Aujourd’hui, même si le système d’immatriculation a évolué vers le format national, les engins de la BSPP restent facilement reconnaissables grâce à leurs marquages réglementaires, leurs codes d’affectation et bien sûr leur célèbre livrée rouge. Ces éléments permettent non seulement une identification rapide, mais rappellent aussi le statut unique, à la fois militaire et opérationnel, de ces véhicules emblématiques des secours parisiens.
LA PEUGEOT DE 1892
Mon coup de cœur suivant sera la Peugeot de 1892 fait partie des toutes premières automobiles produites par la marque sochalienne. Il s’agit du célèbre Type 3, un véhicule encore très proche des voitures hippomobiles par son aspect, mais déjà révolutionnaire pour l’époque grâce à son moteur à essence.
Équipée d’un moteur sous licence Daimler et d’une transmission par chaîne, cette auto pionnière symbolise les débuts de l’aventure automobile française. Elle s’illustra notamment en participant à l’un des premiers grands voyages routiers longue distance, reliant Paris à Brest et retour, démontrant ainsi sa fiabilité.
Au catalogue du fabricant de miniatures Safir, cette Peugeot historique est reproduite avec un grand souci du détail. La finesse des roues à rayons, la fidélité de la carrosserie et le respect des teintes d’origine en font une pièce très appréciée des collectionneurs, particulièrement pour ceux qui s’intéressent aux débuts de l’automobile.

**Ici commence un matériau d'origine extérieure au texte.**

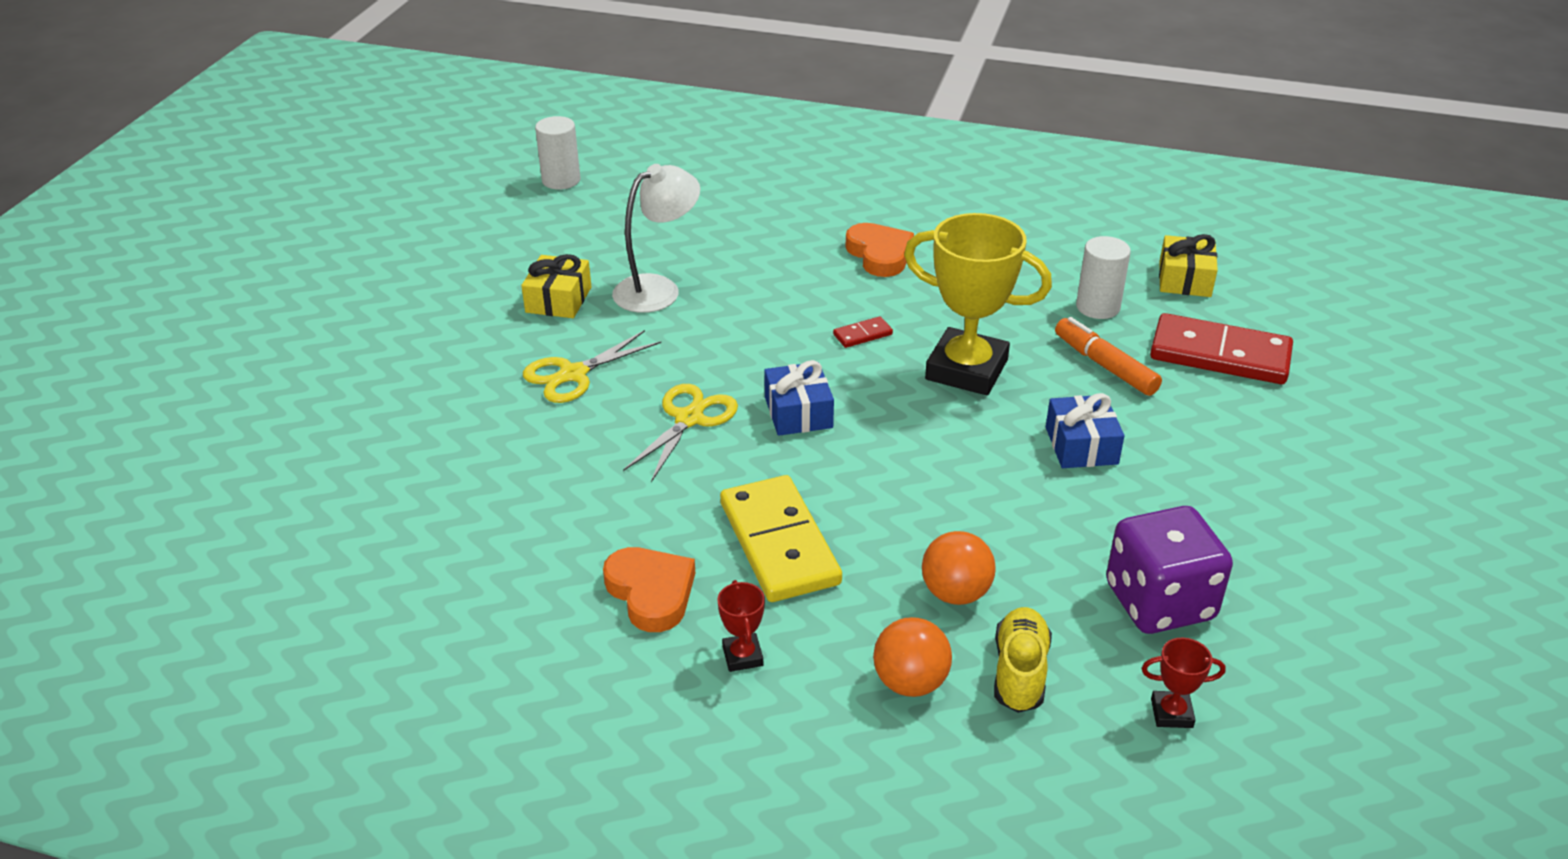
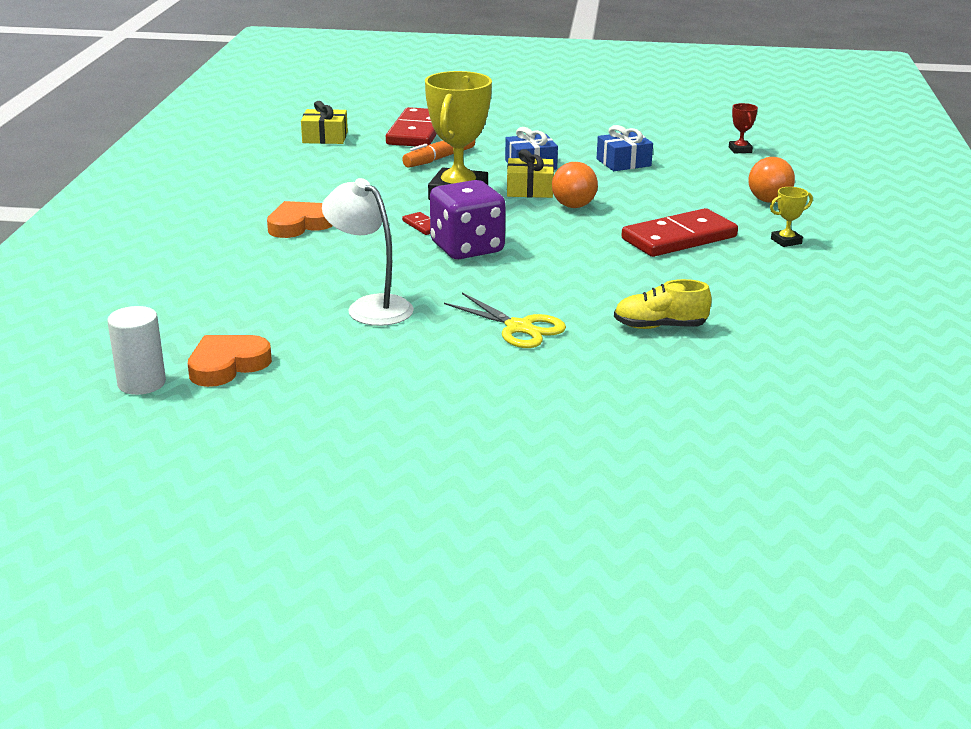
camera: 100 degrees left, 10 degrees down
(558, 300) = (399, 350): yellow gift -> yellow gift (529, 190)
(651, 592) = (754, 271): orange heart -> orange heart (227, 365)
(689, 419) = (559, 276): yellow scissors -> none
(742, 656) = (786, 241): red trophy -> yellow trophy
(779, 543) = (679, 238): yellow domino -> red domino
(798, 412) = (533, 241): blue gift -> blue gift (623, 162)
(955, 593) = (689, 192): orange ball -> orange ball (573, 206)
(1019, 672) = (739, 178): yellow shoe -> yellow shoe (659, 327)
(1097, 307) = (366, 159): white cylinder -> none
(1159, 602) = (661, 150): purple dice -> purple dice (467, 248)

Cette miniature représente ainsi bien plus qu’un simple modèle réduit : elle évoque une véritable page d’histoire, celle des premiers pas de Peugeot dans l’univers automobile.
Mon coup de cœur suivant sera la Peugeot de 1892 fait partie des toutes premières automobiles produites par la marque sochalienne. Il s’agit du célèbre Type 3, un véhicule encore très proche des voitures hippomobiles par son aspect, mais déjà révolutionnaire pour l’époque grâce à son moteur à essence.
Équipée d’un moteur sous licence Daimler et d’une transmission par chaîne, cette auto pionnière symbolise les débuts de l’aventure automobile française. Elle s’illustra notamment en participant à l’un des premiers grands voyages routiers longue distance, reliant Paris à Brest et retour, démontrant ainsi sa fiabilité.
Au catalogue du fabricant de miniatures Safir, cette Peugeot historique est reproduite avec un grand souci du détail. La finesse des roues à rayons, la fidélité de la carrosserie et le respect des teintes d’origine en font une pièce très appréciée des collectionneurs, particulièrement pour ceux qui s’intéressent aux débuts de l’automobile.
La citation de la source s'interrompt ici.